Will Leavitt; Ballantine 70th: pullout section
David Ballantine
Other family members involved

Two other family members either have been or are involved. Will Leavitt, who lives in Fort Worth, Texas, was a former board member before his sister Sarah, and David Ballantine, brother of Christopher, is a company shareholder living in Los Angeles.

Directory Plus a success story

A significant financial component of Ballantine Communications has been its now 39-year-old Directory Plus, more local content, lower cost telephone books that have successfully competed with the national (or international) utility company directories.

Beginning in 1983 for Southwest Colorado and in 1984 for San Juan County, New Mexico, and later for central and southern New Mexico, Directory Plus shows that local ownership with local content and closer relationships with advertisers has value.

Even at a time of extensive digital resources, “The Red Book” as it’s popularly known, has numerous regular users. Yellow page advertising is still known to reflect experienced, reliable, often long-lived, retailers and service providers.

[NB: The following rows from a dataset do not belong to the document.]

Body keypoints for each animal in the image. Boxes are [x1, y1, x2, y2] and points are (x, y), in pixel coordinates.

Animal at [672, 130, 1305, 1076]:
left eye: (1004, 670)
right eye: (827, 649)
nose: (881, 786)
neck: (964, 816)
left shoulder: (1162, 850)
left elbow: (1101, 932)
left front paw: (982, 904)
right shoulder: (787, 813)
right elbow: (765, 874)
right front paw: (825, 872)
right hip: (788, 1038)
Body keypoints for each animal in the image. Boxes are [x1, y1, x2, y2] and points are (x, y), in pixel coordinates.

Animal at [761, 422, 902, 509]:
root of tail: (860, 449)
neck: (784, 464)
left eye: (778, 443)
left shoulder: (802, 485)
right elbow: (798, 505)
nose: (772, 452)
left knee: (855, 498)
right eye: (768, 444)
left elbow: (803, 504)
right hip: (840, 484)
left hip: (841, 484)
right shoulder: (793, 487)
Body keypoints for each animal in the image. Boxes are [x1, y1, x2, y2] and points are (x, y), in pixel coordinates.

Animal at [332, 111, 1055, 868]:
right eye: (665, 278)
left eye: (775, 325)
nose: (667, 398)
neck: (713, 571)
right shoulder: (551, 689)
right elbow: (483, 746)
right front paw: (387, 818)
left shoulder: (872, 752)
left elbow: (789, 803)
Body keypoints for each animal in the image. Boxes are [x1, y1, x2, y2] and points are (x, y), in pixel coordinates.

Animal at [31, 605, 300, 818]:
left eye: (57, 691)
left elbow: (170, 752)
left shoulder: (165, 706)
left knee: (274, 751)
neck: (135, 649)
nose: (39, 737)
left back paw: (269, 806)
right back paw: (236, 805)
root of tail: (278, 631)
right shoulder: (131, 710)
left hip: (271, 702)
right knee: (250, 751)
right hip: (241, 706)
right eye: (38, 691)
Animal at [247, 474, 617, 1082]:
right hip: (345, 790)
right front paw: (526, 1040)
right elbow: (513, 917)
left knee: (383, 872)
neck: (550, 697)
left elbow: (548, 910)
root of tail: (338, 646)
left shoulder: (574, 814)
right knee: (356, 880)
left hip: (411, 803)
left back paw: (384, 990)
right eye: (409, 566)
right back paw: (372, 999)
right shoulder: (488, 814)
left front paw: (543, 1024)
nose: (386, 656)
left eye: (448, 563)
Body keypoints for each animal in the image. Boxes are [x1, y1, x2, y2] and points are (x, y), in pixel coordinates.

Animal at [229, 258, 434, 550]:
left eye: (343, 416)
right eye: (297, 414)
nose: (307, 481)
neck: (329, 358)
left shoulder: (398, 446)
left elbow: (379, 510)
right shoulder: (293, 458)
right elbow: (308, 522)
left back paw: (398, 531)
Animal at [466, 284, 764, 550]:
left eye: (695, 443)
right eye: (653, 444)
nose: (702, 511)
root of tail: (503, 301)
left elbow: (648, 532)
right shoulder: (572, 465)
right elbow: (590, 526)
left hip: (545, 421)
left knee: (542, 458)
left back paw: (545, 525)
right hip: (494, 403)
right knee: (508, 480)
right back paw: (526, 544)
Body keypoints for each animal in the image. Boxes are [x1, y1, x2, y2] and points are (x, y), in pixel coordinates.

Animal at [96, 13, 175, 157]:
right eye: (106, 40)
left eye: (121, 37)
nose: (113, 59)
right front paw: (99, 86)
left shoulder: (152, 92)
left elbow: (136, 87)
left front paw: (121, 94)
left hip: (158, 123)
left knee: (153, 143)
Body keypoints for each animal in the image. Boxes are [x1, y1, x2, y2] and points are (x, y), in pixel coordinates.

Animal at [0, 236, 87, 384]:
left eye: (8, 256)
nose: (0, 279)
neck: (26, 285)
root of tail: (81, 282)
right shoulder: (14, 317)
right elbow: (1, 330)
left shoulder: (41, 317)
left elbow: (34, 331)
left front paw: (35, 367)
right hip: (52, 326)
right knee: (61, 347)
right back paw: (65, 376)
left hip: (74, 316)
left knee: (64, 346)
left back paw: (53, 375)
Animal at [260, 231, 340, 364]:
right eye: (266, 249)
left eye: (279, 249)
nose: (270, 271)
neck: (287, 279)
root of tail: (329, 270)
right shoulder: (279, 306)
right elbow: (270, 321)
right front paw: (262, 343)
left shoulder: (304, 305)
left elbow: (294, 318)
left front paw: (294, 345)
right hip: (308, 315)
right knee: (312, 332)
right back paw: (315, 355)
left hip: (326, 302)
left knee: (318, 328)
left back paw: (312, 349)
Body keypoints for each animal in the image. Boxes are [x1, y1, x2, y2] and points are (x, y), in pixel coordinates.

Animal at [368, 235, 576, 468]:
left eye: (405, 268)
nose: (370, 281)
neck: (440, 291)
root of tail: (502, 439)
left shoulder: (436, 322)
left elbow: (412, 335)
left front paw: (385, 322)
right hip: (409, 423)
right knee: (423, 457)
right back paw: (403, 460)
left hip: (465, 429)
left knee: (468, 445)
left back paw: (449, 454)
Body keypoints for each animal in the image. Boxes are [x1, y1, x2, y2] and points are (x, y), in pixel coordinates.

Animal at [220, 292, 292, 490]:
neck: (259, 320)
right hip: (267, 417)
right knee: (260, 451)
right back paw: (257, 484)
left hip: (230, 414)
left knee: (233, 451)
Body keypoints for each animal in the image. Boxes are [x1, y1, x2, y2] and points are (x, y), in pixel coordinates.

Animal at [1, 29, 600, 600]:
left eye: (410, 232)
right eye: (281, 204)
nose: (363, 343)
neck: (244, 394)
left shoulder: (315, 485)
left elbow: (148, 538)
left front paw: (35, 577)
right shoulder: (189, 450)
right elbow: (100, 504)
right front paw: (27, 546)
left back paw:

Directory Plus sales, production and marketing staff members do an excellent job.

Not everything proved successful

Not all of The Durango Herald’s initiatives have been successful. Between 1958 and 1960, the Herald published a newspaper for Montezuma County to the west and titled its Sunday paper The Durango-Cortez Herald.

Even with content from Montezuma County, the locally published Cortez papers were favored instead and the effort was ended.

Three weekly newspapers were closed in the 2000s, in Dolores, Mancos and Bayfield. That was painful, but production costs exceeded revenue. Content from those towns was added to the Cortez and Durango papers.

And with the purchase of the Cortez newspapers from Russ Brown in 1999, the Herald constructed a quality printing plant and newspaper office across the street from Cortez’s popular Parque de Vida.

With a decline in advertising revenue, a little more than a decade later that investment was proving to be uneconomical and printing was moved to the Daily Times in Farmington. That was a loss of jobs in Cortez, but the city of Cortez is making good use of the building as home to most of its administrative departments.